Charlie Chaplin’s haunts in America

By the mid-20th century, America had entered a creative golden age – but that sometimes caused some trouble with its stars. As a result, Charlie Chaplin went to stay at a resort – and so did Lucille Ball.

When the World War I was drawing to a close, Americans went on holiday instead – and that could take one of two forms.

On the one hand you could go on a traditional honeymoon, albeit with a longer-term notion of ‘putting the years behind’ both you and your honey. The other was to do something a little more imaginative – and unpredictable – for no particularly evident reason.

And so, on their way from Omaha, Nebraska, to Omaha, Nebraska, a couple might stop for a dip in something other than a hole in the ground; play golf, go to a drive-in movie and settle down in front of the radio to enjoy a spot of poker.

To get around, they might keep off the roads entirely, travelling by boat, overcanoe or by their own account through ‘a couple of mines. Yes, they know that’s not exactly Montana in the summertime.

One particular resort was particularly successful. ‘Waterville’ in Maine is the site of the biggest ballpark in the country, but the biggest name to play there was Charlie Chaplin.
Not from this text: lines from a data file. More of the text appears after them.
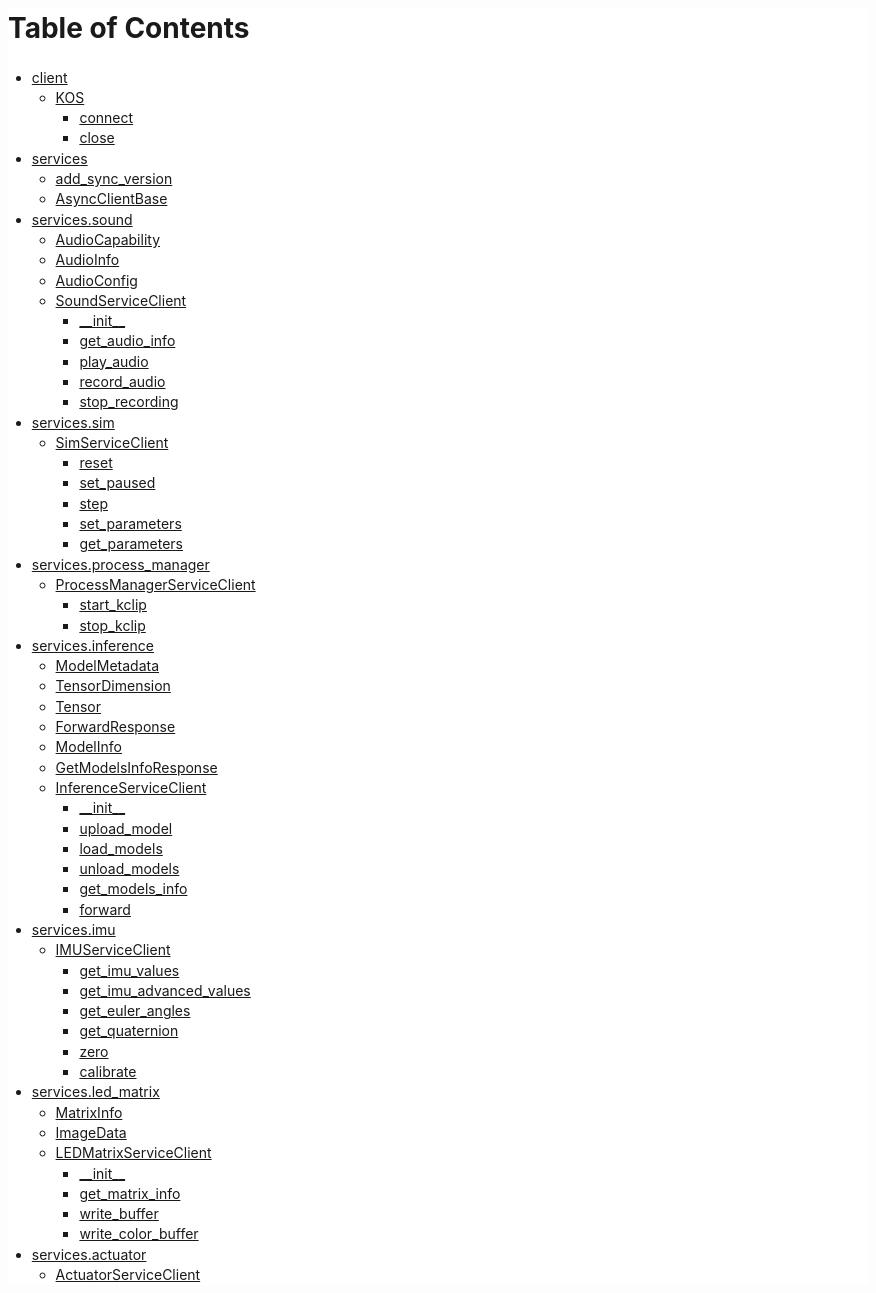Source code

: # Table of Contents

* [client](#client)
  * [KOS](#client.KOS)
    * [connect](#client.KOS.connect)
    * [close](#client.KOS.close)
* [services](#services)
  * [add\_sync\_version](#services.add_sync_version)
  * [AsyncClientBase](#services.AsyncClientBase)
* [services.sound](#services.sound)
  * [AudioCapability](#services.sound.AudioCapability)
  * [AudioInfo](#services.sound.AudioInfo)
  * [AudioConfig](#services.sound.AudioConfig)
  * [SoundServiceClient](#services.sound.SoundServiceClient)
    * [\_\_init\_\_](#services.sound.SoundServiceClient.__init__)
    * [get\_audio\_info](#services.sound.SoundServiceClient.get_audio_info)
    * [play\_audio](#services.sound.SoundServiceClient.play_audio)
    * [record\_audio](#services.sound.SoundServiceClient.record_audio)
    * [stop\_recording](#services.sound.SoundServiceClient.stop_recording)
* [services.sim](#services.sim)
  * [SimServiceClient](#services.sim.SimServiceClient)
    * [reset](#services.sim.SimServiceClient.reset)
    * [set\_paused](#services.sim.SimServiceClient.set_paused)
    * [step](#services.sim.SimServiceClient.step)
    * [set\_parameters](#services.sim.SimServiceClient.set_parameters)
    * [get\_parameters](#services.sim.SimServiceClient.get_parameters)
* [services.process\_manager](#services.process_manager)
  * [ProcessManagerServiceClient](#services.process_manager.ProcessManagerServiceClient)
    * [start\_kclip](#services.process_manager.ProcessManagerServiceClient.start_kclip)
    * [stop\_kclip](#services.process_manager.ProcessManagerServiceClient.stop_kclip)
* [services.inference](#services.inference)
  * [ModelMetadata](#services.inference.ModelMetadata)
  * [TensorDimension](#services.inference.TensorDimension)
  * [Tensor](#services.inference.Tensor)
  * [ForwardResponse](#services.inference.ForwardResponse)
  * [ModelInfo](#services.inference.ModelInfo)
  * [GetModelsInfoResponse](#services.inference.GetModelsInfoResponse)
  * [InferenceServiceClient](#services.inference.InferenceServiceClient)
    * [\_\_init\_\_](#services.inference.InferenceServiceClient.__init__)
    * [upload\_model](#services.inference.InferenceServiceClient.upload_model)
    * [load\_models](#services.inference.InferenceServiceClient.load_models)
    * [unload\_models](#services.inference.InferenceServiceClient.unload_models)
    * [get\_models\_info](#services.inference.InferenceServiceClient.get_models_info)
    * [forward](#services.inference.InferenceServiceClient.forward)
* [services.imu](#services.imu)
  * [IMUServiceClient](#services.imu.IMUServiceClient)
    * [get\_imu\_values](#services.imu.IMUServiceClient.get_imu_values)
    * [get\_imu\_advanced\_values](#services.imu.IMUServiceClient.get_imu_advanced_values)
    * [get\_euler\_angles](#services.imu.IMUServiceClient.get_euler_angles)
    * [get\_quaternion](#services.imu.IMUServiceClient.get_quaternion)
    * [zero](#services.imu.IMUServiceClient.zero)
    * [calibrate](#services.imu.IMUServiceClient.calibrate)
* [services.led\_matrix](#services.led_matrix)
  * [MatrixInfo](#services.led_matrix.MatrixInfo)
  * [ImageData](#services.led_matrix.ImageData)
  * [LEDMatrixServiceClient](#services.led_matrix.LEDMatrixServiceClient)
    * [\_\_init\_\_](#services.led_matrix.LEDMatrixServiceClient.__init__)
    * [get\_matrix\_info](#services.led_matrix.LEDMatrixServiceClient.get_matrix_info)
    * [write\_buffer](#services.led_matrix.LEDMatrixServiceClient.write_buffer)
    * [write\_color\_buffer](#services.led_matrix.LEDMatrixServiceClient.write_color_buffer)
* [services.actuator](#services.actuator)
  * [ActuatorServiceClient](#services.actuator.ActuatorServiceClient)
‘Waterville’ in Maine is the site of the biggest ballpark in the country – but Charlie Chaplin played there regularly

As a cartoonist, the names most associated with the States are Mickey Mouse and Bugs Bunny. Chaplin and Ball were the names you really knew.
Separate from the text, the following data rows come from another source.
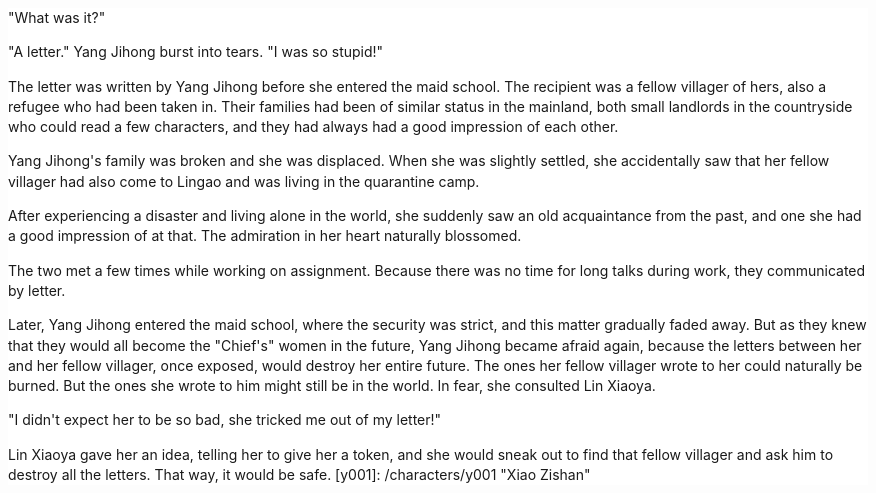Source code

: "What was it?"

"A letter." Yang Jihong burst into tears. "I was so stupid!"

The letter was written by Yang Jihong before she entered the maid school. The recipient was a fellow villager of hers, also a refugee who had been taken in. Their families had been of similar status in the mainland, both small landlords in the countryside who could read a few characters, and they had always had a good impression of each other.

Yang Jihong's family was broken and she was displaced. When she was slightly settled, she accidentally saw that her fellow villager had also come to Lingao and was living in the quarantine camp.

After experiencing a disaster and living alone in the world, she suddenly saw an old acquaintance from the past, and one she had a good impression of at that. The admiration in her heart naturally blossomed.

The two met a few times while working on assignment. Because there was no time for long talks during work, they communicated by letter.

Later, Yang Jihong entered the maid school, where the security was strict, and this matter gradually faded away. But as they knew that they would all become the "Chief's" women in the future, Yang Jihong became afraid again, because the letters between her and her fellow villager, once exposed, would destroy her entire future. The ones her fellow villager wrote to her could naturally be burned. But the ones she wrote to him might still be in the world. In fear, she consulted Lin Xiaoya.

"I didn't expect her to be so bad, she tricked me out of my letter!"

Lin Xiaoya gave her an idea, telling her to give her a token, and she would sneak out to find that fellow villager and ask him to destroy all the letters. That way, it would be safe.
[y001]: /characters/y001 "Xiao Zishan"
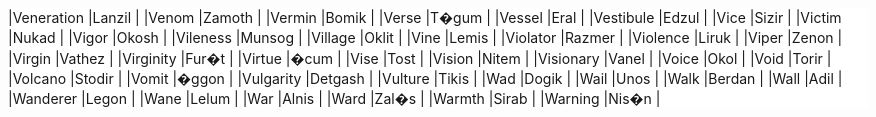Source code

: |Veneration             |Lanzil   |
|Venom                  |Zamoth   |
|Vermin                 |Bomik    |
|Verse                  |T�gum    |
|Vessel                 |Eral     |
|Vestibule              |Edzul    |
|Vice                   |Sizir    |
|Victim                 |Nukad    |
|Vigor                  |Okosh    |
|Vileness               |Munsog   |
|Village                |Oklit    |
|Vine                   |Lemis    |
|Violator               |Razmer   |
|Violence               |Liruk    |
|Viper                  |Zenon    |
|Virgin                 |Vathez   |
|Virginity              |Fur�t    |
|Virtue                 |�cum     |
|Vise                   |Tost     |
|Vision                 |Nitem    |
|Visionary              |Vanel    |
|Voice                  |Okol     |
|Void                   |Torir    |
|Volcano                |Stodir   |
|Vomit                  |�ggon    |
|Vulgarity              |Detgash  |
|Vulture                |Tikis    |
|Wad                    |Dogik    |
|Wail                   |Unos     |
|Walk                   |Berdan   |
|Wall                   |Adil     |
|Wanderer               |Legon    |
|Wane                   |Lelum    |
|War                    |Alnis    |
|Ward                   |Zal�s    |
|Warmth                 |Sirab    |
|Warning                |Nis�n    |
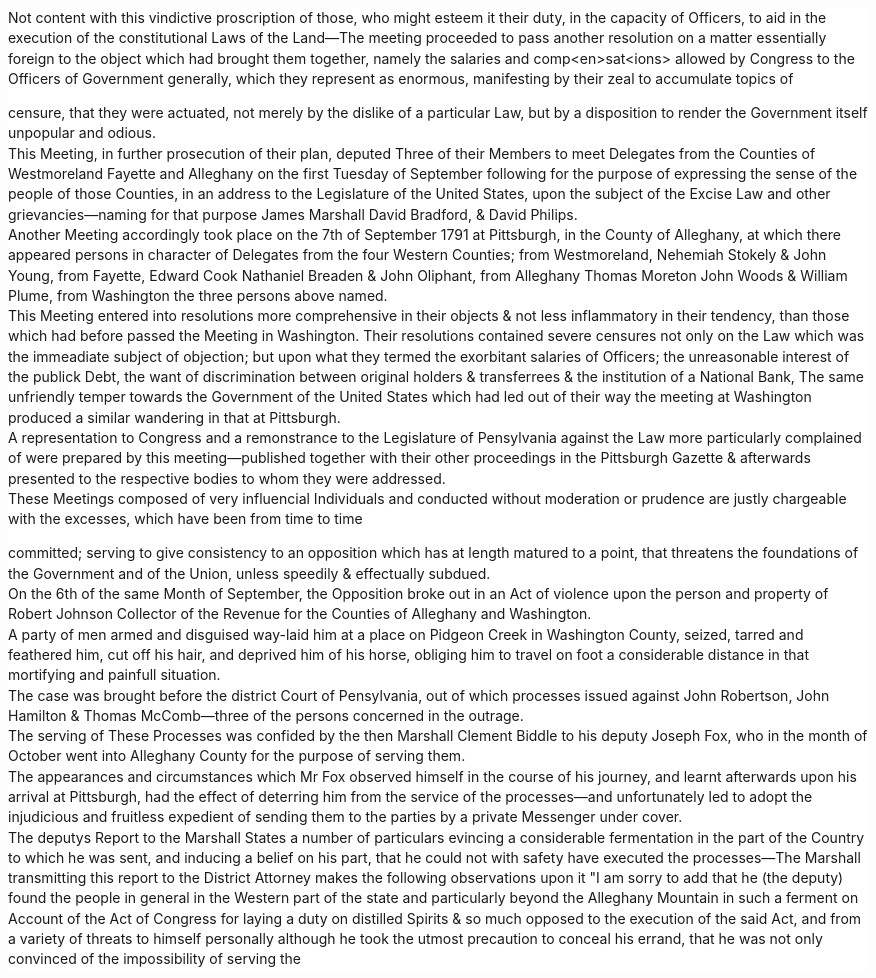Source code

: Not content with this vindictive proscription of those, who might esteem it their duty, in the capacity of Officers, to aid in the execution of the constitutional Laws of the Land—The meeting proceeded to pass another resolution on a matter essentially foreign to the object which had brought them together, namely the salaries and comp&lt;en&gt;sat&lt;ions&gt; allowed by Congress to the Officers of Government generally, which they represent as enormous, manifesting by their zeal to accumulate topics of  
  
censure, that they were actuated, not merely by the dislike of a particular Law, but by a disposition to render the Government itself unpopular and odious.  
This Meeting, in further prosecution of their plan, deputed Three of their Members to meet Delegates from the Counties of Westmoreland Fayette and Alleghany on the first Tuesday of September following for the purpose of expressing the sense of the people of those Counties, in an address to the Legislature of the United States, upon the subject of the Excise Law and other grievancies—naming for that purpose James Marshall David Bradford, &amp; David Philips.  
Another Meeting accordingly took place on the 7th of September 1791 at Pittsburgh, in the County of Alleghany, at which there appeared persons in character of Delegates from the four Western Counties; from Westmoreland, Nehemiah Stokely &amp; John Young, from Fayette, Edward Cook Nathaniel Breaden &amp; John Oliphant, from Alleghany Thomas Moreton John Woods &amp; William Plume, from Washington the three persons above named.  
This Meeting entered into resolutions more comprehensive in their objects &amp; not less inflammatory in their tendency, than those which had before passed the Meeting in Washington. Their resolutions contained severe censures not only on the Law which was the immeadiate subject of objection; but upon what they termed the exorbitant salaries of Officers; the unreasonable interest of the publick Debt, the want of discrimination between original holders &amp; transferrees &amp; the institution of a National Bank, The same unfriendly temper towards the Government of the United States which had led out of their way the meeting at Washington produced a similar wandering in that at Pittsburgh.  
A representation to Congress and a remonstrance to the Legislature of Pensylvania against the Law more particularly complained of were prepared by this meeting—published together with their other proceedings in the Pittsburgh Gazette &amp; afterwards presented to the respective bodies to whom they were addressed.  
These Meetings composed of very influencial Individuals and conducted without moderation or prudence are justly chargeable with the excesses, which have been from time to time  
  
committed; serving to give consistency to an opposition which has at length matured to a point, that threatens the foundations of the Government and of the Union, unless speedily &amp; effectually subdued.  
On the 6th of the same Month of September, the Opposition broke out in an Act of violence upon the person and property of Robert Johnson Collector of the Revenue for the Counties of Alleghany and Washington.  
A party of men armed and disguised way-laid him at a place on Pidgeon Creek in Washington County, seized, tarred and feathered him, cut off his hair, and deprived him of his horse, obliging him to travel on foot a considerable distance in that mortifying and painfull situation.  
The case was brought before the district Court of Pensylvania, out of which processes issued against John Robertson, John Hamilton &amp; Thomas McComb—three of the persons concerned in the outrage.  
The serving of These Processes was confided by the then Marshall Clement Biddle to his deputy Joseph Fox, who in the month of October went into Alleghany County for the purpose of serving them.  
The appearances and circumstances which Mr Fox observed himself in the course of his journey, and learnt afterwards upon his arrival at Pittsburgh, had the effect of deterring him from the service of the processes—and unfortunately led to adopt the injudicious and fruitless expedient of sending them to the parties by a private Messenger under cover.  
The deputys Report to the Marshall States a number of particulars evincing a considerable fermentation in the part of the Country to which he was sent, and inducing a belief on his part, that he could not with safety have executed the processes—The Marshall transmitting this report to the District Attorney makes the following observations upon it &quot;I am sorry to add that he (the deputy) found the people in general in the Western part of the state and particularly beyond the Alleghany Mountain in such a ferment on Account of the Act of Congress for laying a duty on distilled Spirits &amp; so much opposed to the execution of the said Act, and from a variety of threats to himself personally although he took the utmost precaution to conceal his errand, that he was not only convinced of the impossibility of serving the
‘Waterville’ may not necessarily have been the world’s greatest resort – it is a wooded area close to the Canadian border – but people seemed to enjoy themselves there. So much so that it is here we find ‘Charlie’, not Mickey or Bugs.

There is a reason that his name is on the field, a reason that his name remains in his swimming pool, and a reason that his name is on his name on, well, just about everything else.

In ‘A Night at the Races’, he makes the following pronouncement: “I was not free to move, but I was free to walk.” This was not a dig at Charlie – but in this year’s version, he adds: “You know the true meaning of non mobility.”

And there is a fitting legacy to ‘Charlie’. Faced with the challenge of constructing a new home for his team, the Cleveland Indians baseball club, Babe Ruth said, quite seriously: “Well, Charlie, if you’re reading this, it won’t work.”